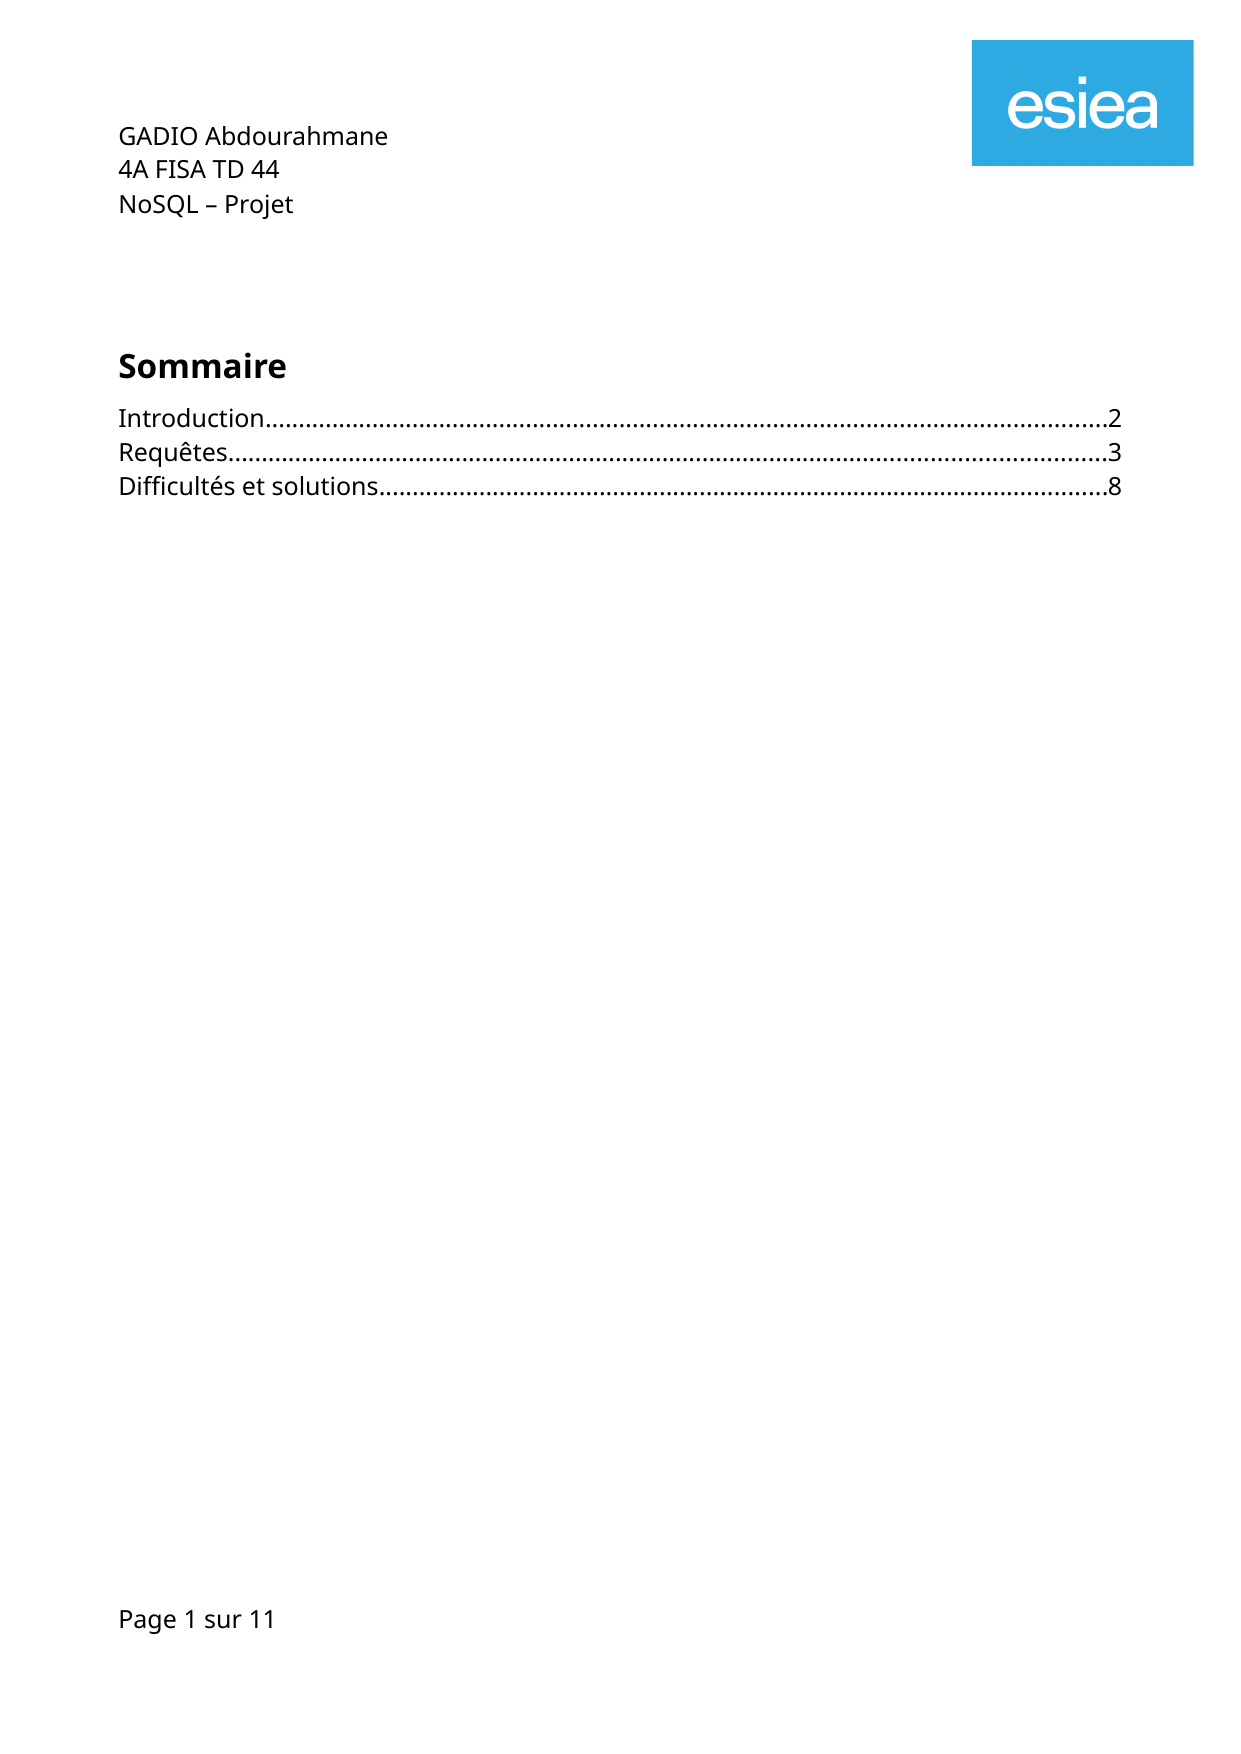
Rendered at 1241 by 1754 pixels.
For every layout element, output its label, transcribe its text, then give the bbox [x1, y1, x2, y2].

text Introduction 2 [118, 401, 1122, 435]
text Requêtes 3 [118, 435, 1122, 469]
text Difficultés et solutions 8 [118, 469, 1122, 503]
picture [971, 40, 1194, 166]
subtitle Sommaire [118, 343, 1122, 388]
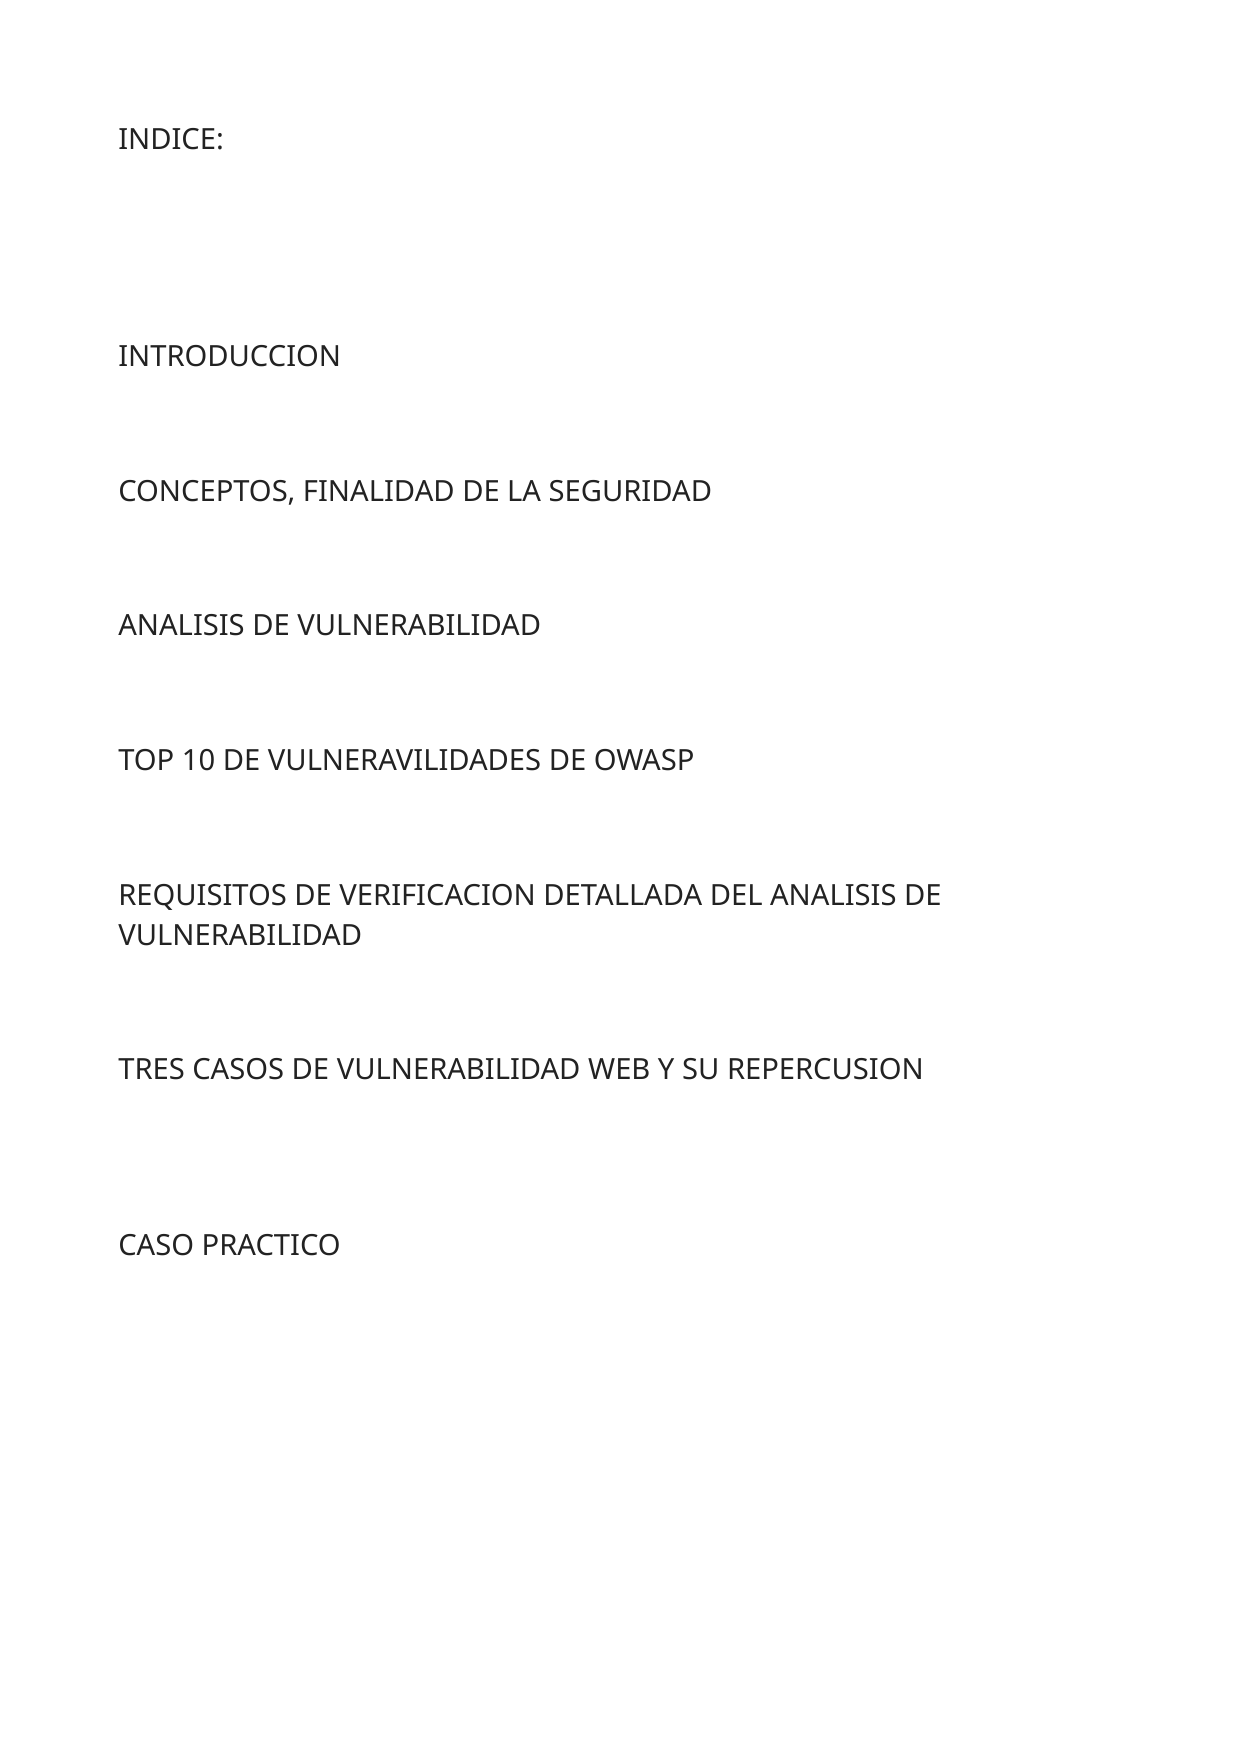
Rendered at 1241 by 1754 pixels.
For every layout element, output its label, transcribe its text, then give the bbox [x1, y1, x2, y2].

text TRES CASOS DE VULNERABILIDAD WEB Y SU REPERCUSION [118, 1048, 1122, 1088]
text TOP 10 DE VULNERAVILIDADES DE OWASP [118, 739, 1122, 779]
text INTRODUCCION [118, 335, 1122, 375]
text REQUISITOS DE VERIFICACION DETALLADA DEL ANALISIS DE VULNERABILIDAD [118, 874, 1122, 953]
text CONCEPTOS, FINALIDAD DE LA SEGURIDAD [118, 470, 1122, 510]
text ANALISIS DE VULNERABILIDAD [118, 605, 1122, 644]
text INDICE: [118, 118, 1122, 158]
text CASO PRACTICO [118, 1224, 1122, 1264]
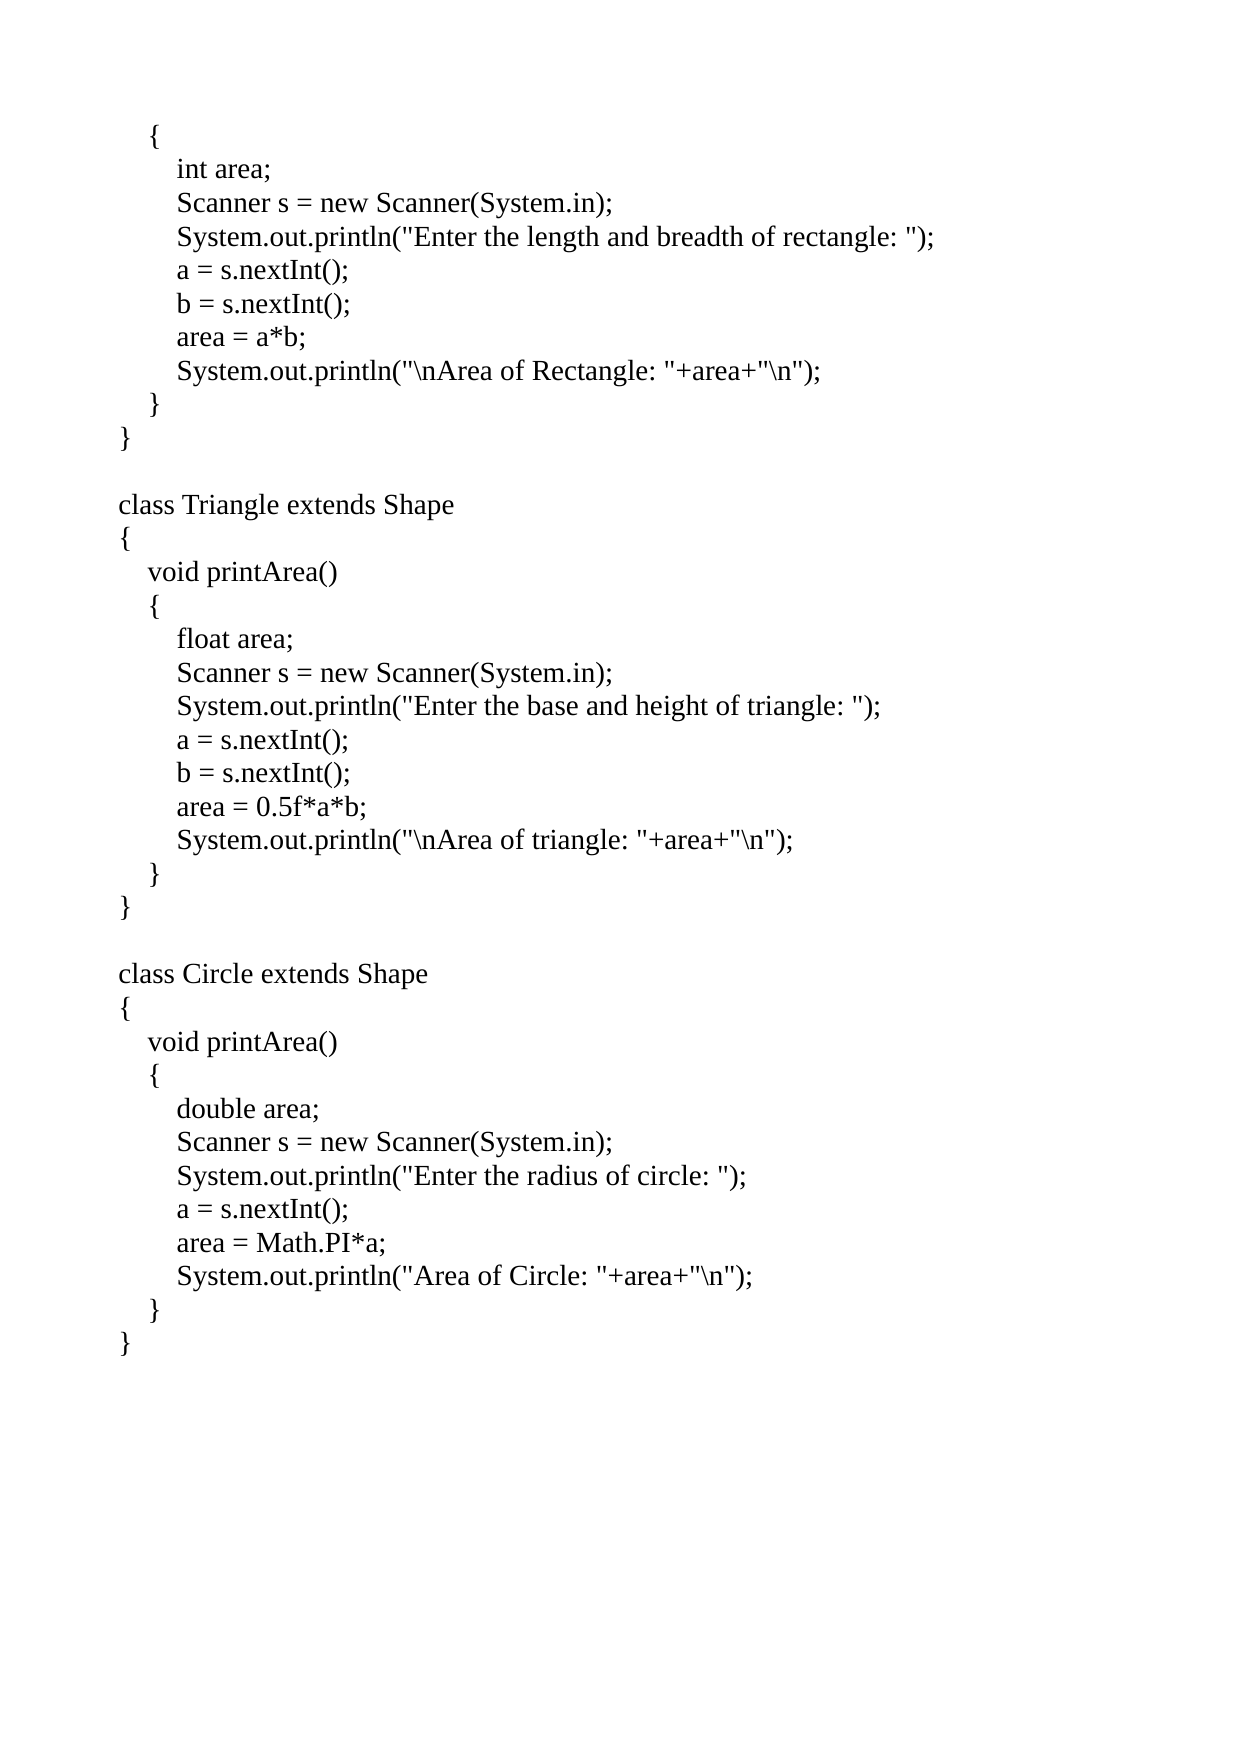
───
**TASK TO COMPLETE**.
Turn the records above into a Markdown table with the columns Row and Line, giving each non-blank line its own numbered row. Leave the pictures out of the answer.

**SOLUTION FOR THIS PROBLEM**.
| Row | Line |
|---|---|
| 1 | Rendered at 1241 by 1754 pixels. |
| 2 | For every layout element, output its label, transcribe its text, then give the bbox [x1, y1, x2, y2]. |
| 3 | text Introduction 2 [118, 401, 1122, 435] |
| 4 | text Requêtes 3 [118, 435, 1122, 469] |
| 5 | text Difficultés et solutions 8 [118, 469, 1122, 503] |
| 6 | picture [971, 40, 1194, 166] |
| 7 | subtitle Sommaire [118, 343, 1122, 388] |
| 8 | Rendered at 1241 by 1754 pixels. |
| 9 | For every layout element, output its label, transcribe its text, then give the bbox [x1, y1, x2, y2]. |
| 10 | text TRES CASOS DE VULNERABILIDAD WEB Y SU REPERCUSION [118, 1048, 1122, 1088] |
| 11 | text TOP 10 DE VULNERAVILIDADES DE OWASP [118, 739, 1122, 779] |
| 12 | text INTRODUCCION [118, 335, 1122, 375] |
| 13 | text REQUISITOS DE VERIFICACION DETALLADA DEL ANALISIS DE VULNERABILIDAD [118, 874, 1122, 953] |
| 14 | text CONCEPTOS, FINALIDAD DE LA SEGURIDAD [118, 470, 1122, 510] |
| 15 | text ANALISIS DE VULNERABILIDAD [118, 605, 1122, 644] |
| 16 | text INDICE: [118, 118, 1122, 158] |
| 17 | text CASO PRACTICO [118, 1224, 1122, 1264] |